A Palestinian man on a bus in central Tel Aviv stabbed at least 13 people, wounding some of them seriously, before he was chased down, shot and arrested, Israeli police said Wednesday, describing the assault as a "terror attack."
The assault was the latest in a spate of attacks in which Palestinians have used knives, acid and vehicles as weapons in recent months, leaving dead and injured.
Police identified the assailant as a 23-year-old Palestinian from Tulkarem in the West Bank and said he had entered Israel illegally.
The assailant, who tried to escape the scene on Wednesday, was shot by police and wounded in the leg before being apprehended, police spokeswoman Luba Samri said.
The attack occurred during the morning rush hour on Wednesday, after the assailant boarded the bus on Begin Road, a major thoroughfare in Tel Aviv.
The assailant began stabbing people, including the driver, then managed to get out of the bus and started to flee.
Officers from a prison service who happened to be nearby and saw the bus swerving out of control and a man running away, gave chase, shot the man in the leg, and subsequently arrested him.

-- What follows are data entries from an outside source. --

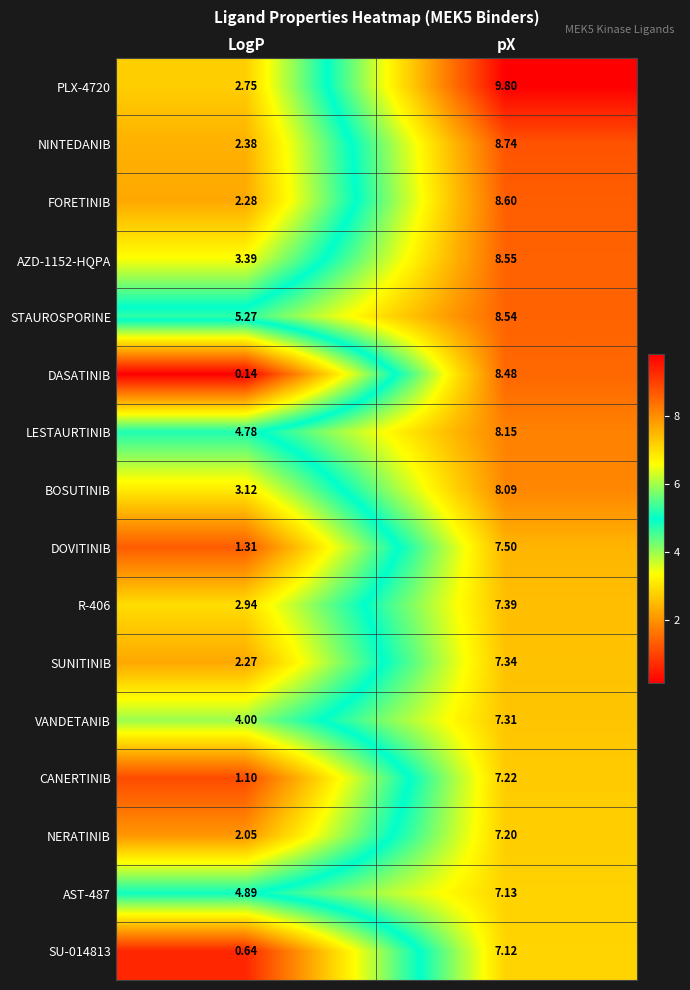

Which series has the widest spread of values?

DASATINIB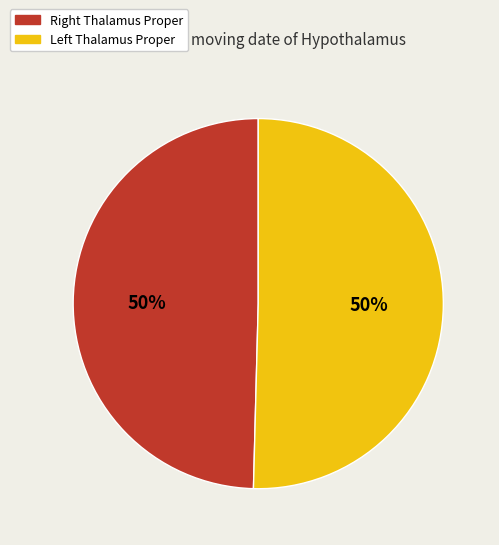

Count the number of slices in the pie.

2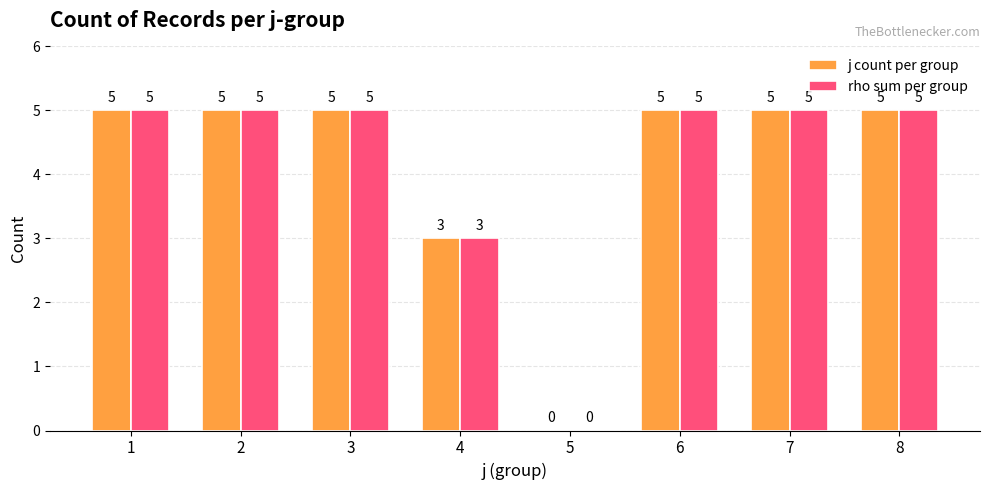

How many groups of bars are there?

8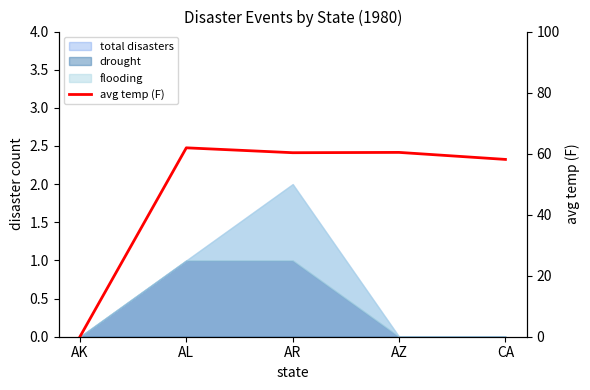

How many data points are less than 60?

2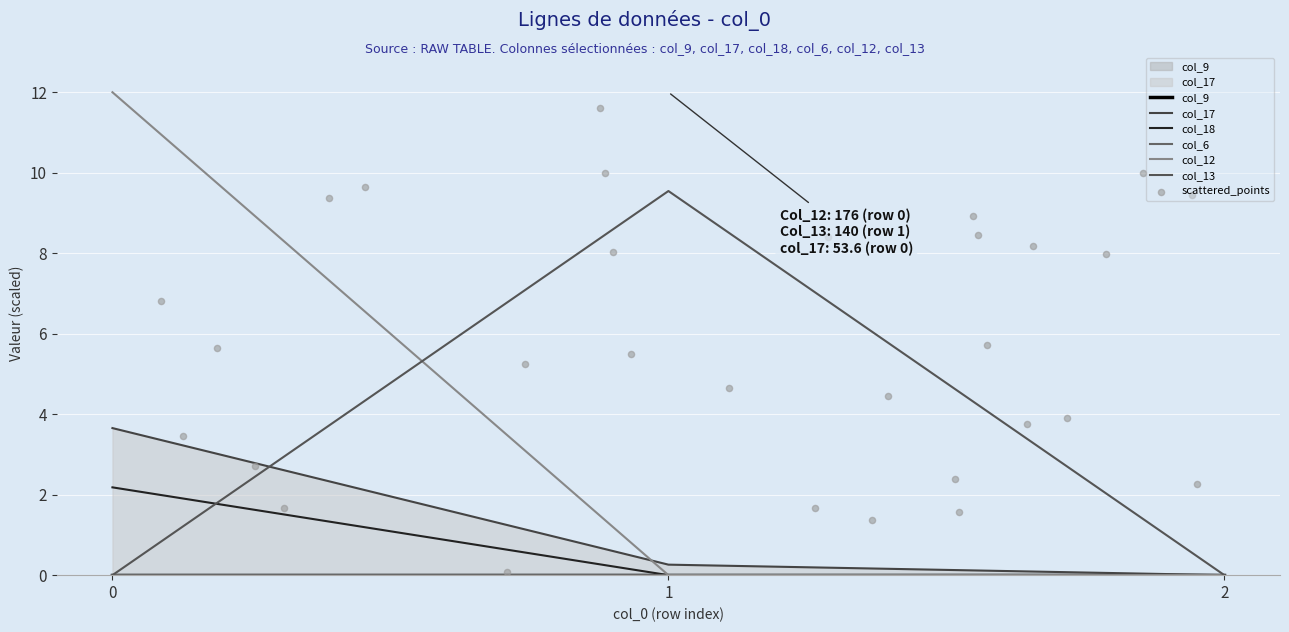

Which series reaches the maximum Y coordinate?

col_18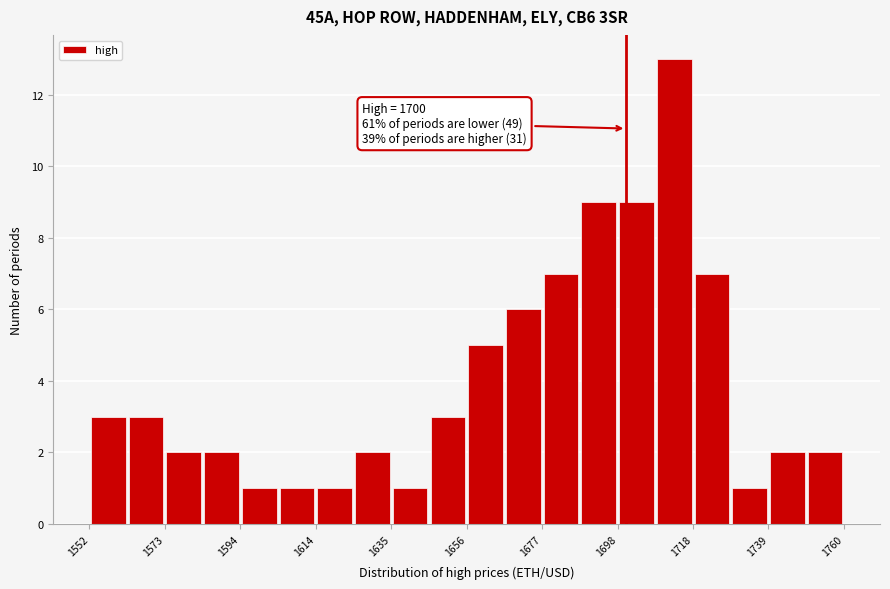

Read against the x-axis, roughly where is the centre of the tallest bar?

1715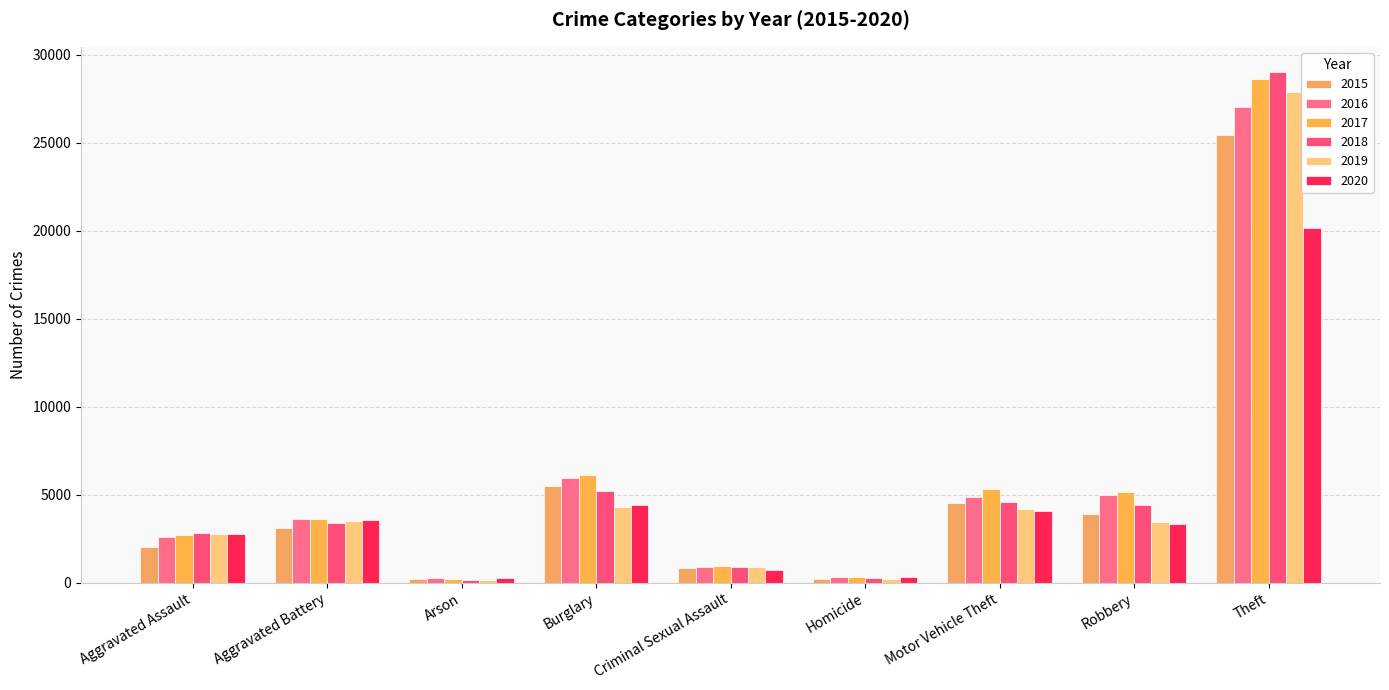

What is the value of the 2015 bar at the 9th from the left?

25434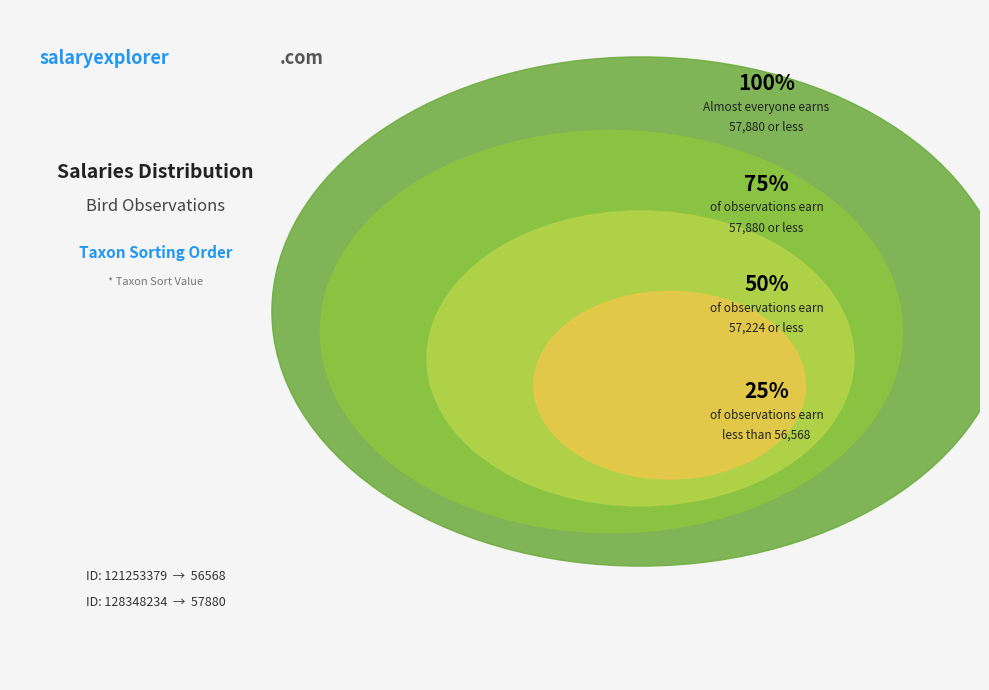

To the nearest percent, what percentage of the pie is 128348234?

51%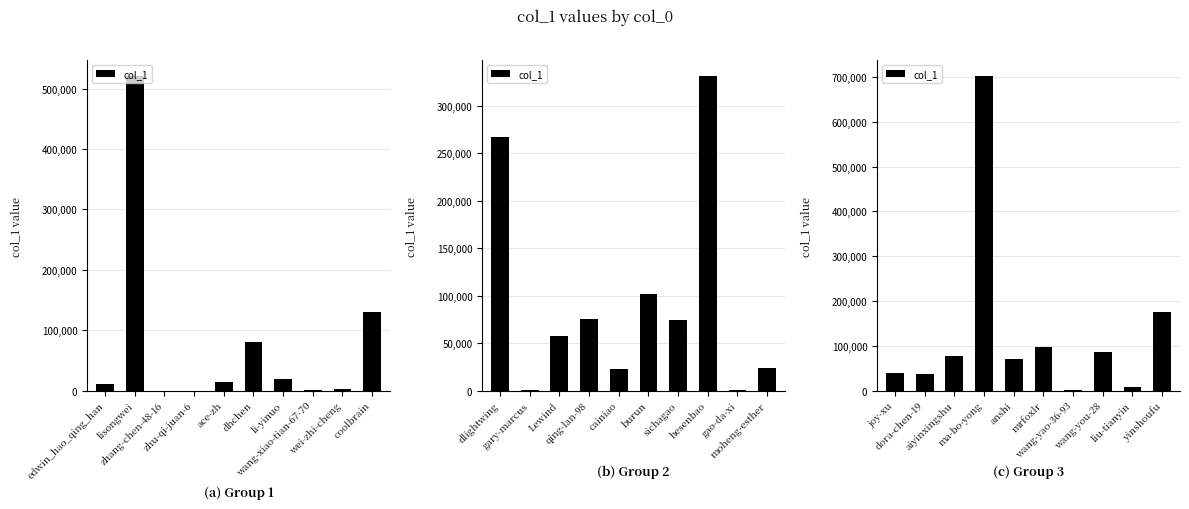

What is the average value?

129443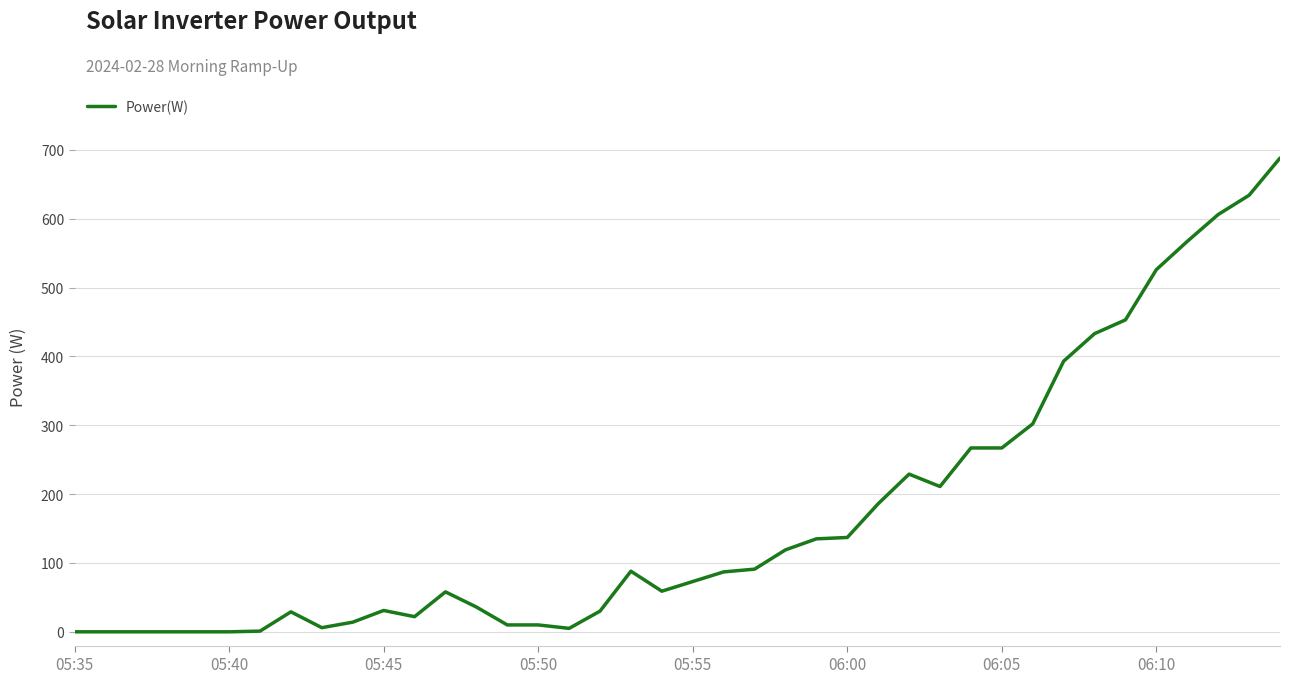

How many lines are shown in the chart?

1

"We believe it was a terror attack," said police spokesman Micky Rosenfeld. He said four people were seriously hurt and another five sustained lighter wounds. The stabber was in custody and the police are questioning him, he said.
The stabbing is the latest in a type of "lone-wolf" attacks that have plagued Israel in recent months. About a dozen people have been killed in Palestinian attacks, including five people killed with guns and meat cleavers in a bloody assault on a Jerusalem synagogue. In November, an Israeli soldier was stabbed to death near the Haganah train station in Tel Aviv. The suspect, a Palestinian from the West Bank city of Nablus, was arrested.
Hamas did not claim responsibility but praised Wednesday's attack as "brave and heroic" in a tweet by Izzat Risheq, a Hamas leader residing in Qatar.
The stabbing is a "natural response to the occupation and its terrorist crimes against our people," Risheq said.
Israeli officials say the attacks are incited by Palestinian President Mahmoud Abbas and other Palestinian leaders.
Tension between Israelis and Palestinians have been on the rise since the war in Gaza ended in August, 2014, with more than 2,200 Palestinians killed, mostly civilians, and more than 70 Israelis killed, nearly all of them soldiers.